(PROBLEM TO SOLVE):
For the entries below, report every line that includes the word "dout".

Data extracted from a collection:

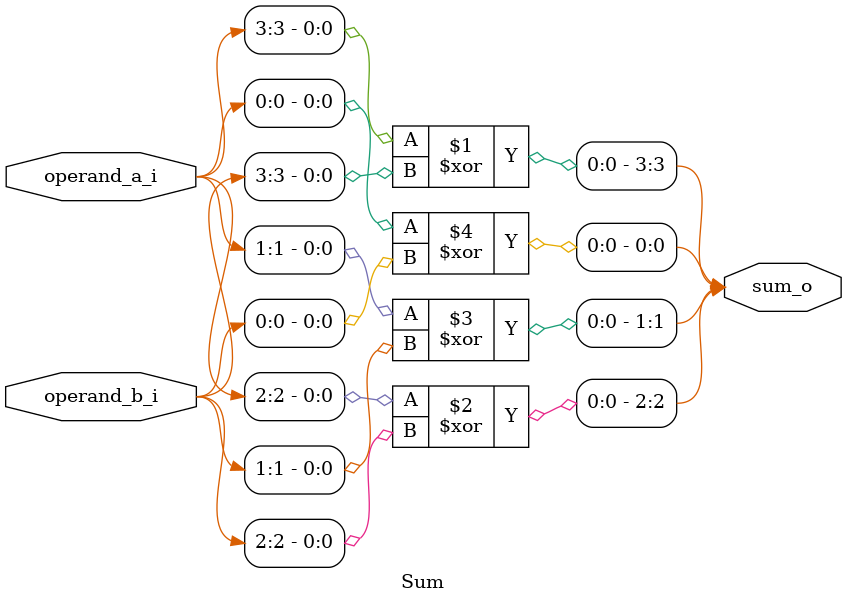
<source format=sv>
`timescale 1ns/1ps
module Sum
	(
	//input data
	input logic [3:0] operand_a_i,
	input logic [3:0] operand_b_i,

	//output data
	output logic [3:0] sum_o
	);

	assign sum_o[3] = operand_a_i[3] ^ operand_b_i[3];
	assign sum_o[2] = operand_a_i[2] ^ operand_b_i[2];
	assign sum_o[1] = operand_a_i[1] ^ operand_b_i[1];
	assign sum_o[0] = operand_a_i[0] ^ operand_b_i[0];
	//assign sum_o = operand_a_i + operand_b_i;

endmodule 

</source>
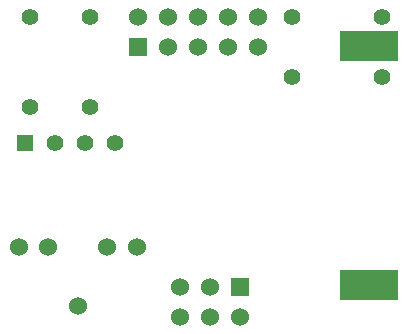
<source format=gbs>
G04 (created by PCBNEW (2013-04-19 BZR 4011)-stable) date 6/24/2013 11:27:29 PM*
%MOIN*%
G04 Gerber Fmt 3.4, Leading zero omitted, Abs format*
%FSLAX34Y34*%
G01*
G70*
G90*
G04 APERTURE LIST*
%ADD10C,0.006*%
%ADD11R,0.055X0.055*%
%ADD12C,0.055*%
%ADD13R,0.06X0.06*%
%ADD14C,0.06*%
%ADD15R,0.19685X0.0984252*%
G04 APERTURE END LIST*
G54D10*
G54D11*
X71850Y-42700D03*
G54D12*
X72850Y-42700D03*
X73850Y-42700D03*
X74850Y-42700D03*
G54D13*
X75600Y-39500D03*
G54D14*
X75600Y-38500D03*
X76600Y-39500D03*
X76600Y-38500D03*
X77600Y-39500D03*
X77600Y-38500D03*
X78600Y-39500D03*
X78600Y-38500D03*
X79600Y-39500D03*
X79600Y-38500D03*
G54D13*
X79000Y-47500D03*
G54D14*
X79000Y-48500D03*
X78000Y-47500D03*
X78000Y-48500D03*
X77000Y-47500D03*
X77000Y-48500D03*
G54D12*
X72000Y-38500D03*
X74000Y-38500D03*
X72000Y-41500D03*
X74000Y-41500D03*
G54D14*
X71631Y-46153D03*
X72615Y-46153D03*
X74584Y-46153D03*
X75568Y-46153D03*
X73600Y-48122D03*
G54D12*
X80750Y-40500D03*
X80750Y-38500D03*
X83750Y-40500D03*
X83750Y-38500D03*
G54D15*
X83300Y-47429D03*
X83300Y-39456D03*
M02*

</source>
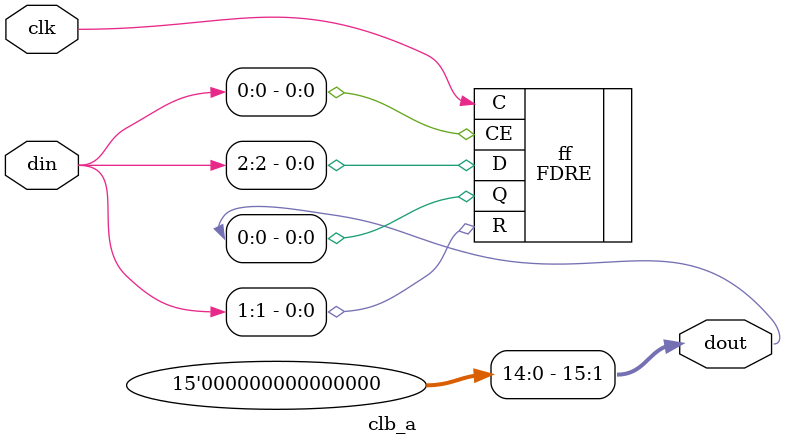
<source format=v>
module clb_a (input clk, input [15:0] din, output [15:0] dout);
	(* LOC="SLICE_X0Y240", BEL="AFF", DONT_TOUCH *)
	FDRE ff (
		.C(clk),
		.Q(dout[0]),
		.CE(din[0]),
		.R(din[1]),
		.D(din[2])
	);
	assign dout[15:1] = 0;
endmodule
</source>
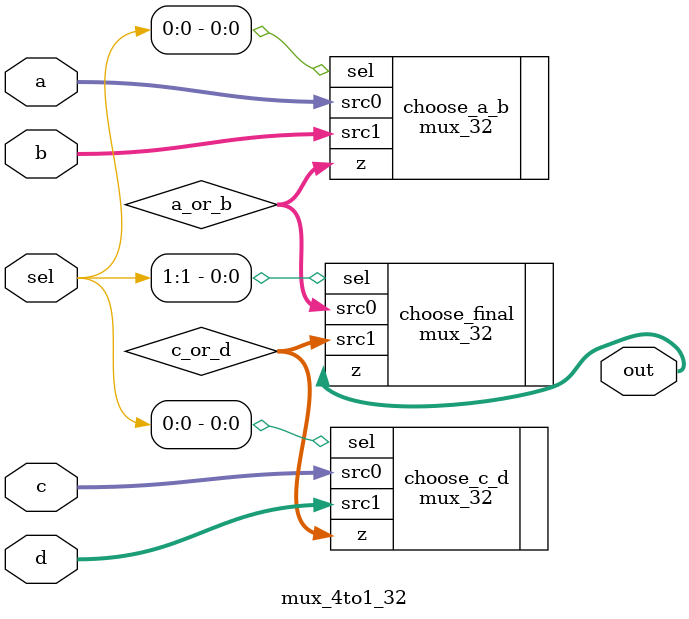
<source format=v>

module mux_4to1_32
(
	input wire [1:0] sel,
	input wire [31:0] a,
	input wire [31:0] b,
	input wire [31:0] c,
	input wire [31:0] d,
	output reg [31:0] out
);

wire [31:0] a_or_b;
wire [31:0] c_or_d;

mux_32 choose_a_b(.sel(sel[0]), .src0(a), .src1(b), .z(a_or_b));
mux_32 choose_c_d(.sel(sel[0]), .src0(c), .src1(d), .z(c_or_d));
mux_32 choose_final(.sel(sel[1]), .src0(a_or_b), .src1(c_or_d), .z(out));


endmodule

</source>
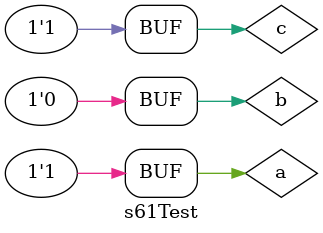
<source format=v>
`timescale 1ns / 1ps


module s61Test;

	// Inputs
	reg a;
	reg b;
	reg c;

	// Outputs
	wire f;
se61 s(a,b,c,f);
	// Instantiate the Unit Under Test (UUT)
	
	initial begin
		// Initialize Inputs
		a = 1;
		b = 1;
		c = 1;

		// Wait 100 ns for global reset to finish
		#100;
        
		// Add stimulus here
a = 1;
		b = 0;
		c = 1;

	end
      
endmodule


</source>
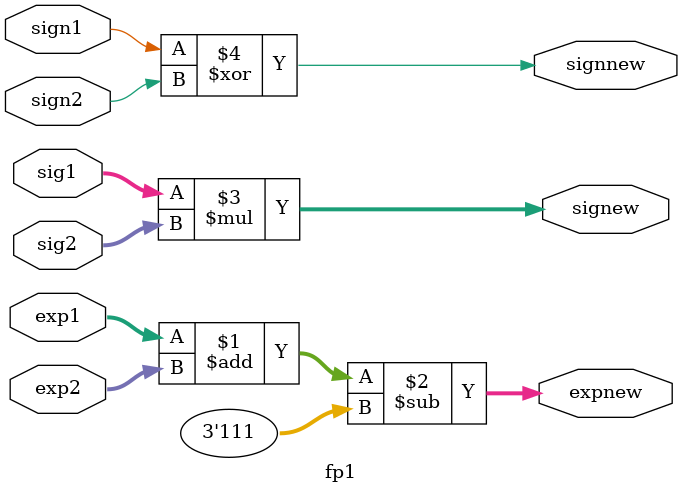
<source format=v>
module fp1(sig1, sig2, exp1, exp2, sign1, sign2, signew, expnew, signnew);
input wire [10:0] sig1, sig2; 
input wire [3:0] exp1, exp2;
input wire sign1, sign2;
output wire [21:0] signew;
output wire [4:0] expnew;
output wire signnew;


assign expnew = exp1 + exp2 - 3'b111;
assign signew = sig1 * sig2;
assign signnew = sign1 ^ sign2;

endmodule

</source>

(RESPONSE BELOW):
module clb_a (input clk, input [15:0] din, output [15:0] dout);
		.Q(dout[0]),
	assign dout[15:1] = 0;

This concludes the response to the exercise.